As regards the parts of the Bill relating to communications service providers, I believe that some of us will recognise old friends and old arguments from the debate on the Regulation of Investigatory Powers Act. In a brief provided by the CBI on this section of the Bill, a point was made which I believe is a common theme and criticism. It states: The CBI believes that a wholly greater set of demands is being made—and one of much greater cost to business freedom and practices—if the Bill introduces new powers for the investigation of minor crimes or crimes which do not relate to terrorist activity". That is a perfect example of sweeping up and shelf clearing to grab new powers. Elsewhere, in terms of so-called gateway provisions for Customs and Excise and Inland Revenue or the expanded role of transport, MoD and atomic energy police, there is a suspicion that new powers and new offences are being slipped through under the cover of emergency. If Ministers find such suspicions unworthy, I can only say that they are based on the fact that they and previous governments have done it before. I know that many of my colleagues, particularly the noble Lord, Lord Phillips of Sudbury, will have more to say on the RIP matters.

I have not gone into detail on this portmanteau Bill out of respect for speakers who are to follow and my desire to hear expert opinions, and in the knowledge that a number of my noble friends will be covering areas to which I have not referred. For example, my noble friend Lord Dholakia who will be covering immigration, asylum and religious incitement to hatred. And my noble friend Lord Maclennan, in his maiden speech, will be bringing his long experience of constitutional and human rights issues to bear.

No one on these Benches underestimates the threat to our society posed by international terrorism. Charles Kennedy and other spokesmen for our party have given full and constructive support to the Government during this period. The Minister rightly reminded us of the events of 11th September and of the new rule book which terrorists wrote on that day. We recognise the reality of that warning and of that by Richard Holbrook, the former State Department trouble shooter, now head of a Washington task force on terrorism, who, in two chilling predictions, said, The issue is nuclear. There is no question that the next generation of terrorists, rather than going for small, little dramas will go for the big one. They now understand that the way to get the world's attention is not strapping the bomb to themselves in a pizza parlour, but to do something so horrific it gets you into the Guinness Book of Records for terrorism. That takes years to plan—and it will be nuclear", adding that he believed that we in the West were "completely unprepared" for biological and chemical attack.

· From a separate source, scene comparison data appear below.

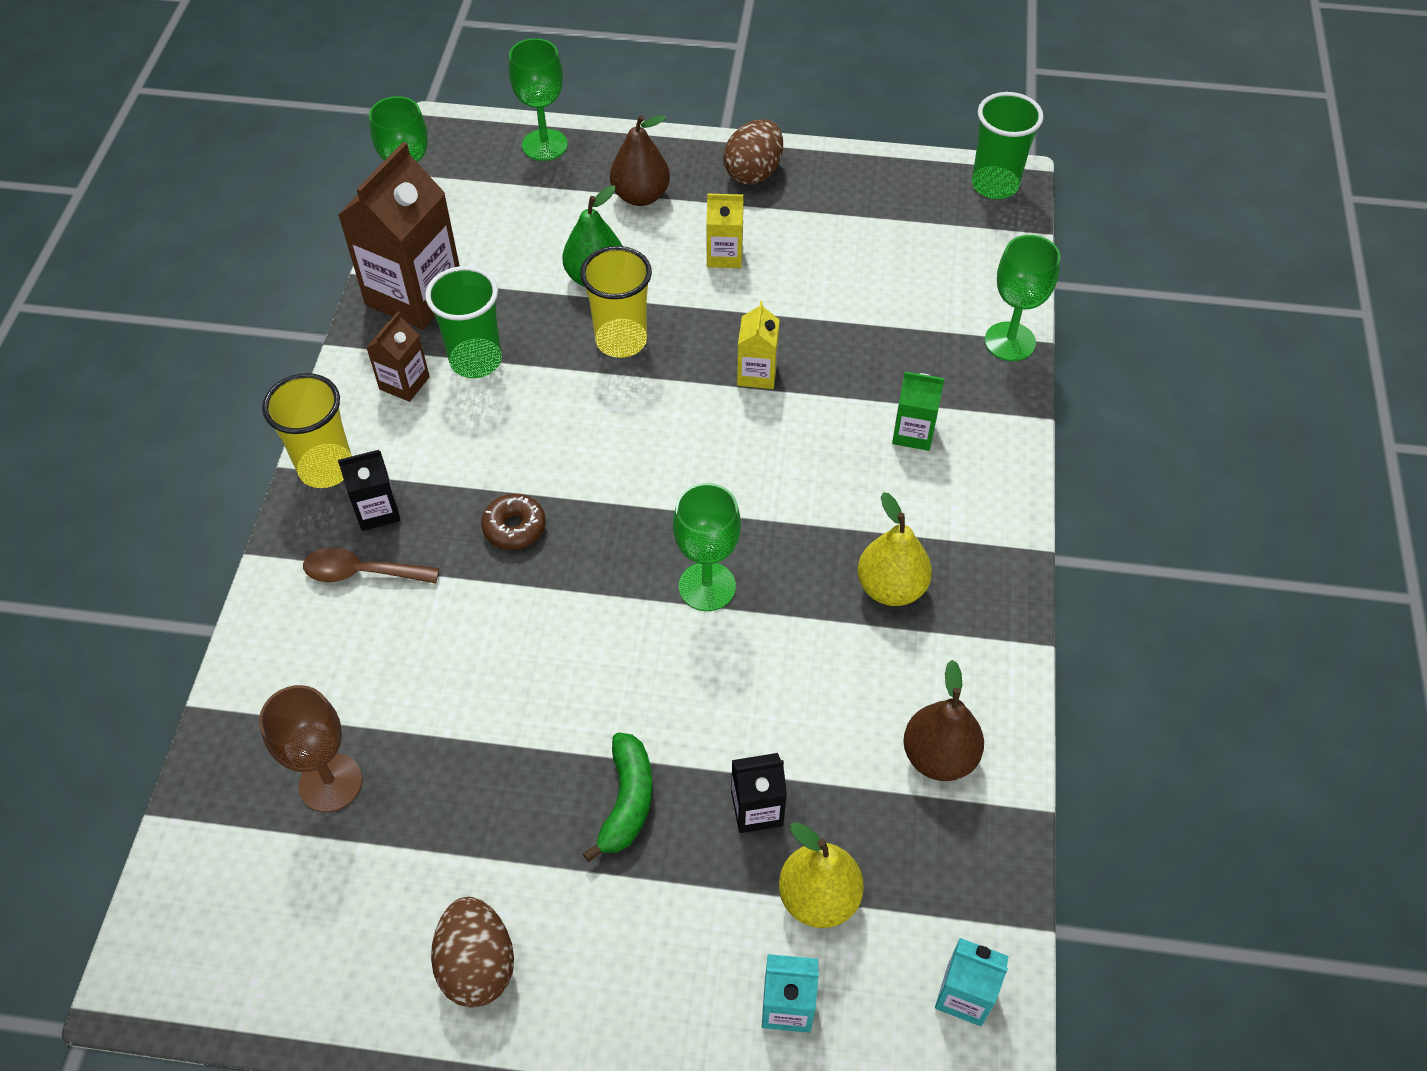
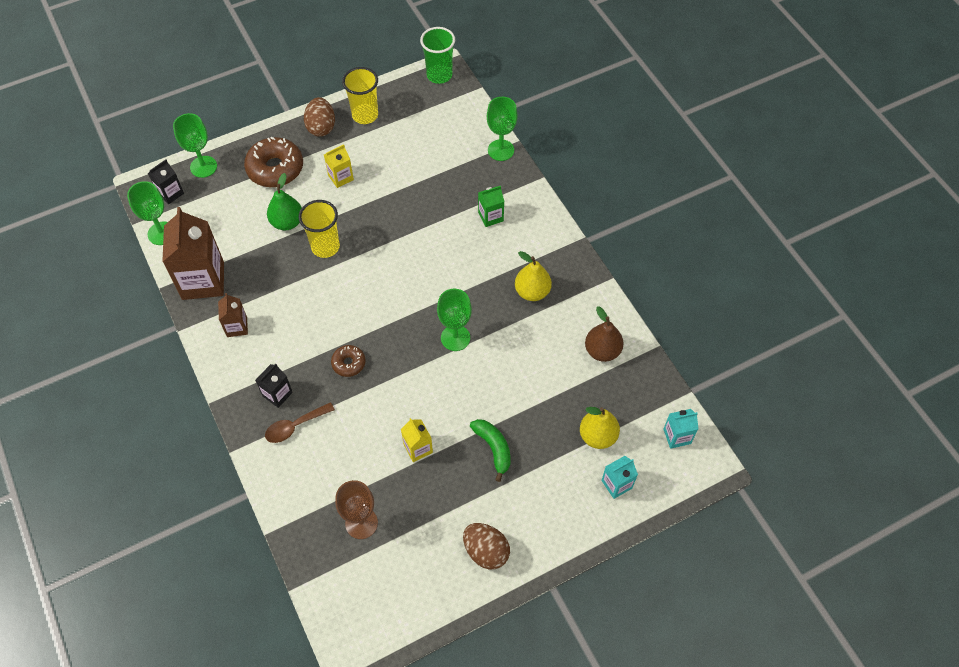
camera: 35 degrees left, 5 degrees up
yellow cup [262,373,352,488] -> yellow cup moved to [342,67,378,124]
green cup [425,266,502,378] -> none
brown pear [610,115,670,206] -> brown donut [244,137,303,187]
black carton [731,753,787,833] -> black carton moved to [148,159,184,204]
yellow carton [737,301,780,389] -> yellow carton moved to [401,418,433,462]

Given what the American security services call "a clear and present danger", it would be totally irresponsible for the Government not to tighten our defences. They have our full support in so doing. But they need proportionality. As Charter 88 has said, The Government has enjoyed wide and public support for its strategy post 11th September. It will be crucial to foster open democratic debate for the Government to retain that confidence and not to damage that which it seeks to protect". What this House lacks in democracy we make up for in experience and expertise. So I believe that there is no better place qualified for such an open debate than this Chamber. The Government would do well to listen to its collective wisdom in the hours and days to come.